Un momento importante, quasi storico per la città di Messina e la storia dell’autismo delle famiglie messinesi. Dopo le tante firme di protocolli, di progetti e di tagli di nastro nella storia recente della città, che alla fine sono rimasti solo autoreferenziali momenti prettamente e desolatamente politici, la firma apposta oggi a Palazzo Zanca può essere l’inizio di una storia diversa. Fosse solo per la pluralità degli sforzi che oggi ha portato alla firma del nuovo accordo. Dal Commissario straordinaro Santoro, all’ex garante per l’infanzia Costantino, fino alle associazioni delle famiglie dei soggetti affetti da autismo. Seduti al tavolo centrale della sala delle Bandiere c’erano oggi in primo luogo l’ASP di Messina con Bernardo Alagna, che si fa carico dell’organizzazione e della gestione del nuovo centro, l’IRCCS con Vincenzo Barone che di fatto ha ceduto parte dell’area dell’istituto marino di Mortelle ed il Sindaco di Messina, Francesco Basile.

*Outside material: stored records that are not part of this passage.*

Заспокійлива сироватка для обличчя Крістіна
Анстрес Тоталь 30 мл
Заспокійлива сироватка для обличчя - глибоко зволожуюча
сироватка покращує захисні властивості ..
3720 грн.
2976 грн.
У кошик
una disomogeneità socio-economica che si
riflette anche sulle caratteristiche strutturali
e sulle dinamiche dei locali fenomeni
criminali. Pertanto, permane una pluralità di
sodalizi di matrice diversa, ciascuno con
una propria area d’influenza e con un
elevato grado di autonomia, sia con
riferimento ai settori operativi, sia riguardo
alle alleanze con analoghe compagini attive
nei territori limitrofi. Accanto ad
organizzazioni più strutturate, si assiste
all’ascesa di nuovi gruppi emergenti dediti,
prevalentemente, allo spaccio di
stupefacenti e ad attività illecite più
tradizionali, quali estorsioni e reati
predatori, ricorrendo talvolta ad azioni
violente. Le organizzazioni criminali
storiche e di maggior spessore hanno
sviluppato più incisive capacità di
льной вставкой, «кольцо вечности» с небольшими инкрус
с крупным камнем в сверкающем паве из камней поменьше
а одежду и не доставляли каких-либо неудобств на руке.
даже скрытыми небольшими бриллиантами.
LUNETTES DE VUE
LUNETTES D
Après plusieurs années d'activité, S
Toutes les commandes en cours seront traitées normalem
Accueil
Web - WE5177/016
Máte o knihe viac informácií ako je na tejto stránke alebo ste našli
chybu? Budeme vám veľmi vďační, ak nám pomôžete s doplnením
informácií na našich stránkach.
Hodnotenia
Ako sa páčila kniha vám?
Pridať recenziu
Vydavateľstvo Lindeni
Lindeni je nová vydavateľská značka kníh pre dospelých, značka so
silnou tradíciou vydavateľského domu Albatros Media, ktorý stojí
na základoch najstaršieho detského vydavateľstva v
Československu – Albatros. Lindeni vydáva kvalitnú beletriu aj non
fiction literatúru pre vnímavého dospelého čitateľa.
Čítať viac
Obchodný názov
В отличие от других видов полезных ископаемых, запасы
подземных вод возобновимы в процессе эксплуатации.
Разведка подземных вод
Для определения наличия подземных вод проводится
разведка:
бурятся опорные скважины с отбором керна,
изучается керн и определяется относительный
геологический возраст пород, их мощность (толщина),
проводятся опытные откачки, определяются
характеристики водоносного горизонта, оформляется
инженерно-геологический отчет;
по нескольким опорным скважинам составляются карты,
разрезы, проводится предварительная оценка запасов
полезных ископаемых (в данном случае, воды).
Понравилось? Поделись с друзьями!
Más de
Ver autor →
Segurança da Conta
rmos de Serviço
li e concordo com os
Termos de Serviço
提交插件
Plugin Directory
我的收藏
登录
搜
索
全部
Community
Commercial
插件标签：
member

L’atto che sancisce la realizzazione del centro diurno, la suddivisione dei compiti e l’identificazione dell’area stabilisce anche una durata di 10 anni di assegnazione dell’area. Non saranno lunghi i lavori di predisposizione dell’area assegnata e per il reperimento del personale, dice Bernardo Alagna direttore generale di ASP Messina, tant’è che in pochi mesi si riuscirà già a renderla operativa. Il migliore auspicio, secondo Vittorio Barone direttore generale dell’IRCCS Neurolesi, è che nasca quella interazione tra i soggetti presenti all’istituto marino che da oggi diventano tre: ASP, CNR e IRCCS. Soggetti che solo collaborando potranno certamente portare risultati importanti a favore della ricerca e della cura dell’autismo. Risulati che potranno rappresentare un possibile e virtuoso unicum per l’intero territorio nazionale.

Il Sindaco di Messina Basile ha sottolineato la natura dei tempi tecnici che hanno portato alla conclusione dell’iter di oggi, ribadendo che la loro dilatazione è stata causata dalle procedure necessarie e previste. “Al netto delle polemiche” ha sottilineato il sindaco riferendosi alla pressione che le famiglie e le associazioni hanno esercitato affinché si addivenisse in tempi brevi a questa firma di oggi. Ma forse un maggior coinvolgimento ed un miglior flusso di comunicazione con famiglie e associazioni, in qualità di fruitori finali del centro, sarebbe stata auspicabile ed avrebbe colmato quei vuoti di informazione che sono stati colmati dall’esperienza della storia recente, composta di nulla di fatto, e da timori che tutto sfumasse a favore di altri progetti. Ma tant’è e siamo i primi a rallegrarci di come sia finita oggi. Certo è che assessore Calafiore e sindaco Basile, così come ASP e CNR ed IRCCS continueranno ad essere nei pensieri, diciamo così, di associazioni e famiglie finchè il nasto che si taglierà non produrrà fatti concreti e un centro diurno fruibile e vero e magari intestato alla memoria di Pino Currò, presidente dell’associazioni il Volo e scomparso recentemente senza vedere la firma di oggi. Di certo c’è che, come ha chiesto l’ex presidente del Consiglio Comunale, Claudio Cardile, è necessario che si istituisca quell’organo di vigilanza con a capo il Prefetto di Messina, che vigili sull’andamento della realizzazione e dell’andamento del centro e dell’uso concreto dell’area. Qualcosa che finora è mancata e che dovrebbe vedere coinvolte anche le famiglie e le associazioni.